Es ist ein schmerzhafter Sieg für Theresa May. Sie überstand das Misstrauensvotum, mit dem die Rebellen in der konservativen Fraktion die Premierministerin stürzen wollten..Doch ein Drittel der Abgeordneten entzogen May das Vertrauen. Wie will sie so den mit der Europäischen Union ausgehandelten Brexit-Deal im Parlament durchsetzen? Überhaupt: Wie will sie so weiterregieren?
May ist nahezu handlungsunfähig und doch irgendwie unantastbar. Denn sie kann nun ein Jahr lang nicht mehr von den eigenen Leuten gestürzt werden – und freiwillig wird sie nicht gehen. Unverwüstlich und stur trotzt die Konservative seit der verpatzten Wahl 2017 allen Angriffen. Dabei hat sie sich mittlerweile etliche Fehler geleistet und ihre Fraktion endgültig gegen sich aufgebracht, als sie das Parlamentsvotum über das Austrittsabkommen aus Sorge vor einer krachenden Niederlage kurzerhand absagte. Große Teile der Partei schäumten zu Recht vor Wut.
Theresa May schlingert unentschlossen und ungelenk durch ihre Amtszeit
Das Problem: May lieferte keinen Plan B, brach stattdessen zu einer Charme-Offensive in Richtung Kontinent auf, wo sie dieselbe Botschaft zu hören bekam, die den Briten seit Wochen auf allen Kanälen vermittelt wird: Die EU wird das Vertragspaket nicht noch einmal aufschnüren. Auf der Insel ignoriert man solche Aussagen hartnäckig. Bemerkenswert ohnehin, wie viele Brexit-Cheerleader meinen, sie hätten auch nach der Scheidung eine Sonderbehandlung in Europa verdient. Dass die Konservativen im Moment der nationalen Krise eine Misstrauensabstimmung auslösten, ist unverantwortlich, egoistisch und arrogant dazu.
Einmal mehr standen Karriereambitionen über dem Wohlergehen des Landes. Der Großteil der Bevölkerung blickt verständlicherweise angewidert auf die innerparteiliche Zerfleischung der Tories. Die gehen so schonungslos wie keine andere Partei mit ihren Vorsitzenden um, wenn diese nicht in ihrem Sinne liefern. Und von May hatten die Hardliner einen EU-Austritt ganz in ihrem von Ideologien verblendeten Sinne erwartet. Sie haben es sich im La-La-Land gemütlich gemacht, indem sie vom 19. Jahrhundert träumen. Kompromisse? No way. Vielmehr drückten sich Brexiteers wie Boris Johnson davor, eine realistische Lösung anzubieten oder am Verhandlungstisch mitzugestalten.

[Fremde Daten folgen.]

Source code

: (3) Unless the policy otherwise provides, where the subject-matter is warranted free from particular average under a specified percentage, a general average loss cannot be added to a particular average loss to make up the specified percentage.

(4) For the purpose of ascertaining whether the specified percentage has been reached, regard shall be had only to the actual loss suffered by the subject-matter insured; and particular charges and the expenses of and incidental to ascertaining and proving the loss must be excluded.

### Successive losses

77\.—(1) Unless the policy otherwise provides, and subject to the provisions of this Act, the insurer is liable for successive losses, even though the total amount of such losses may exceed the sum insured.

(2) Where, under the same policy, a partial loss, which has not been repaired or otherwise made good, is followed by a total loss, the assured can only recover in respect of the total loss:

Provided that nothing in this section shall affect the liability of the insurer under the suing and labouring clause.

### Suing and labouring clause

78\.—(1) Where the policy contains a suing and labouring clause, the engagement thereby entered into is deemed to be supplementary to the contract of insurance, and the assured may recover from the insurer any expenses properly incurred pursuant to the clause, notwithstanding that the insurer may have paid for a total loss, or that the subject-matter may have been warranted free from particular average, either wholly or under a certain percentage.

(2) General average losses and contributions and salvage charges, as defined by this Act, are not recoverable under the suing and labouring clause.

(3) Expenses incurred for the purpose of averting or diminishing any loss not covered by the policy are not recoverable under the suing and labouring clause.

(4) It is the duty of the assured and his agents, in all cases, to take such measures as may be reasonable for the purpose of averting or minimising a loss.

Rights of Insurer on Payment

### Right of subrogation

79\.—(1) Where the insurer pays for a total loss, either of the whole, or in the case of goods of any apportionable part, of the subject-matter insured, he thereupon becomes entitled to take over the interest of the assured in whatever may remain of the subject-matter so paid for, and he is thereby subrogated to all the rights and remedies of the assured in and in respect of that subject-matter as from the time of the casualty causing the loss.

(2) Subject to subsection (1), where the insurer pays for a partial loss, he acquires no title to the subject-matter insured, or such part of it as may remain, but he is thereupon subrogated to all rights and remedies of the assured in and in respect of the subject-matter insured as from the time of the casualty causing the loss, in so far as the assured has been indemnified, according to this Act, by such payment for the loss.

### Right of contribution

Theresa May verspricht zu gehen, um bleiben zu können
Nun musste May versprechen, in ferner Zukunft zu gehen, um erst mal bleiben zu können. Bei den nächsten Wahlen wird sie nicht mehr an der Parteispitze stehen. Dass diese erst im Jahr 2022 stattfinden sollen, wirkt angesichts der Tumulte beinahe utopisch. Es könnte nämlich ausgerechnet eine Neuwahl sein, die den Stillstand aufbricht. Oder ein zweites Referendum. Die EU-Freunde schöpfen bereits Hoffnung. Dabei ist keineswegs klar, dass die Bevölkerung sich dann für Europa aussprechen würde.
Was derzeit auf der Insel passiert, geht als kollektives Scheitern der politischen Klasse in die Geschichte ein. Theresa May hat ihren Anteil am Theater. Unentschlossen und ungelenk schlingerte sie durch ihre Amtszeit. Die Premierministerin verpasste es nicht nur, ihre Partei sowie die tief gespaltene Bevölkerung zu einen. Ihre Besessenheit vom Thema Einwanderung ließ May erst jene roten Linien ziehen, die ihr nun in Brüssel keinerlei Verhandlungsspielraum lassen.
Als die Regierungschefin Verbündete brauchte, um das Austrittsabkommen zu Hause durchzusetzen, rächten sich ihre ständigen Alleingänge und das Kommunikationsdesaster. Aber es ist kaum anzunehmen, dass sie ihren Stil ändert. Bis 21. Januar muss das Parlament über den Brexit-Deal abstimmen. Für einen Sieg braucht May ein Wunder.